This Insights post discusses how a story relative to grade is classified from the perspectives of NFPA 30, Flammable and Combustible Liquids Code and the International Building Code (IBC). With the growing laboratory market in the Northeast, more and more tenants are using and storing flammable & combustible liquids, which may trigger compliance with NFPA 30 depending on the jurisdiction. Because NFPA 30 prohibits the storage of flammable liquids in “basements,” it is important to understand the distinction between what qualifies as a basement per NFPA 30 vs. the building code.
What is an NFPA 30 Basement?
From the perspective of NFPA 30, a Basement is defined as “a story of a building having one-half or more of its height below ground level and to which access for fire-fighting purposes is restricted.” This means that if the area of exterior wall below the surrounding ground surface is greater than half of the total area of all exterior walls on the level in question, the story is considered a Basement in accordance with NFPA 30. An example is provided below (NFPA 30 Handbook, Exhibit I.3.2):
What is an IBC Basement?
Stepping over to the IBC, a Basement is a story that is not a Story Above Grade Plane, which is defined as “a story having its finished floor surface entirely above grade plane or where the finished floor of the level above is either: (1) more than 6 feet above grade plane, or (2) more than 12 feet above the finished ground level at any point.” Where a story does not satisfy one of these criteria, it is considered to be a Basement in accordance with the IBC. Two examples demonstrating the application of the IBC definitions are shown in the figure below (IBC Handbook, Figure 202-21).
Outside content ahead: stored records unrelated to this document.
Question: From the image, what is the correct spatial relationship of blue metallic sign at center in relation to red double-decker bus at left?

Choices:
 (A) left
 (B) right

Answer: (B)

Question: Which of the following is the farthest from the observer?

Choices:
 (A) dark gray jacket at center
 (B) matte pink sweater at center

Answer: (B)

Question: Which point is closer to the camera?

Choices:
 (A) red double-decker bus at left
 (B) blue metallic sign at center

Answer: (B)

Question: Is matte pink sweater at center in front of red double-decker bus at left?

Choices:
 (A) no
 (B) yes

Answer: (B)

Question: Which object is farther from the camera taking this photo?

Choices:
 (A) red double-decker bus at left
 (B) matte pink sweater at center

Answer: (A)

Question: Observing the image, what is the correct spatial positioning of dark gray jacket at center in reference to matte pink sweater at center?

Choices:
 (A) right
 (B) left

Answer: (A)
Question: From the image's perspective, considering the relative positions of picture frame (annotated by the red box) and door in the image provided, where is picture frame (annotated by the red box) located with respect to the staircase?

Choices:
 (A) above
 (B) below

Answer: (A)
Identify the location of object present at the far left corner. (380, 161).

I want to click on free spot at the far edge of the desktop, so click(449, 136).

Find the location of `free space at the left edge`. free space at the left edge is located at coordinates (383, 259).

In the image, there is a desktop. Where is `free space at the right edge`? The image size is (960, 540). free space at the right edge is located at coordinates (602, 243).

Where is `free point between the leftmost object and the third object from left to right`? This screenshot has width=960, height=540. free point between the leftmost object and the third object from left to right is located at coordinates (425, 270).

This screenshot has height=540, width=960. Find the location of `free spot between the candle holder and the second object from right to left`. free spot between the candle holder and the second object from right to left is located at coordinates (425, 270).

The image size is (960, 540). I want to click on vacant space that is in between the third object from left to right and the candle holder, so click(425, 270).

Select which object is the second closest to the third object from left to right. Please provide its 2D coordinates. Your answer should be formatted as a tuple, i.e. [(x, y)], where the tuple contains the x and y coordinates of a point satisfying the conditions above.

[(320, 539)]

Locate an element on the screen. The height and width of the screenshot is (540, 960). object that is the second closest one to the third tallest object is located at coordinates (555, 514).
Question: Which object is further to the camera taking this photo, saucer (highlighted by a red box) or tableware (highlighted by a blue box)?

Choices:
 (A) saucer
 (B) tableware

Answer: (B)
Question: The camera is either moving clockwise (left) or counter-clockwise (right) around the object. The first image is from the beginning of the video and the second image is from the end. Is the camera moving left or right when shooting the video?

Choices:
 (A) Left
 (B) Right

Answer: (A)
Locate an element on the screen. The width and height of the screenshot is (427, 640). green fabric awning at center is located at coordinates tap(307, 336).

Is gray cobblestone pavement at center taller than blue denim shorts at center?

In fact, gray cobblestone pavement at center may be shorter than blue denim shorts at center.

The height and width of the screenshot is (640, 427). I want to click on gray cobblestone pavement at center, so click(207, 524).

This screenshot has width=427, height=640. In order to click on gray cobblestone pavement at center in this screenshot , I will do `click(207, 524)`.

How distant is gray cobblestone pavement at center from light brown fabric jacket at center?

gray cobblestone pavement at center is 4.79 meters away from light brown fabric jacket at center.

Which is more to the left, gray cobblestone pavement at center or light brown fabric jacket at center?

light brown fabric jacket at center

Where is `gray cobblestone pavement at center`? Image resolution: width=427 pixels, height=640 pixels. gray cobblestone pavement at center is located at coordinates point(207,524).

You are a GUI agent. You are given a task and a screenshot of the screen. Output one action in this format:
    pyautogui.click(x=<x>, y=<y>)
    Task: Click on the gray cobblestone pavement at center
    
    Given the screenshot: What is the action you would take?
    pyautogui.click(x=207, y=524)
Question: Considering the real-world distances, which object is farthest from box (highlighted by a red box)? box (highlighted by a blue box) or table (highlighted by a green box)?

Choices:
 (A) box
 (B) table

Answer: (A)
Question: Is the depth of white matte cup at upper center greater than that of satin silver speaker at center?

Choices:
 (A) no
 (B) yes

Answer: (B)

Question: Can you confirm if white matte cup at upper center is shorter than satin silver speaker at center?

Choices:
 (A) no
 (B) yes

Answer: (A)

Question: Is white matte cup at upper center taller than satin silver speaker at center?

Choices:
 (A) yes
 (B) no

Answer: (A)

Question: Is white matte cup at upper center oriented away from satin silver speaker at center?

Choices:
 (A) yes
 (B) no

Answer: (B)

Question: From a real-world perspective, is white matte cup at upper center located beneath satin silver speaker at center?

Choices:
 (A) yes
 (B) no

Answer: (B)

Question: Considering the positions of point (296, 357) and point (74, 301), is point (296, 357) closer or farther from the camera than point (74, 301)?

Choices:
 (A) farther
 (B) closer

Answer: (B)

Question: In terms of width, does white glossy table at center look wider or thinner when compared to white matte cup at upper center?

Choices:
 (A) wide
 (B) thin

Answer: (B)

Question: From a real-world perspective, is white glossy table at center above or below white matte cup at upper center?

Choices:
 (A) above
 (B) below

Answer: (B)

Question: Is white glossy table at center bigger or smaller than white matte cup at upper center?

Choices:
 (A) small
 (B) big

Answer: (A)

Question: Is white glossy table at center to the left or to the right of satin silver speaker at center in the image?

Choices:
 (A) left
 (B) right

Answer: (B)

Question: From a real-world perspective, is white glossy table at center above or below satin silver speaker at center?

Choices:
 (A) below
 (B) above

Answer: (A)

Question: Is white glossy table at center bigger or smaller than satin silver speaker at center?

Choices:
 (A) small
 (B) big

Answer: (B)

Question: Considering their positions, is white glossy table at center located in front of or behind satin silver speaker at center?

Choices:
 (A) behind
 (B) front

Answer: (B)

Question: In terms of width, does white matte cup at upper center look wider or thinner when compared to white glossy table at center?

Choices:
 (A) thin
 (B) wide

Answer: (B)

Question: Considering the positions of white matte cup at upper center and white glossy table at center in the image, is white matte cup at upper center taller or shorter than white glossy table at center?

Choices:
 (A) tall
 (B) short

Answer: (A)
Note that the term Grade Plane refers to a reference plane representing the average of finished ground level adjoining the building exterior walls, whereas the term grade refers to the surrounding ground level. The determination of grade plane will be a function of the site topography and may require detailed calculations depending on elevation changes.
Can a story be both an NFPA 30 “Basement” & an IBC “Story Above Grade Plane”?
There are cases where a story can be considered a Basement per NFPA 30 and still be classified as a Story Above Grade Plane per the IBC. Because this possibility exists, it is important that both definitions are evaluated as part of the design process. The following is an example:
What Does this Mean for My Project?
The classification of a story will impact the code requirements pertinent to the design of a building, such as the allowable height and area, construction type, and chemical allowances. Since the classification of a story differs depending on the code, it is critical to evaluate a building in accordance with each applicable code to ensure that all relevant code requirements are met.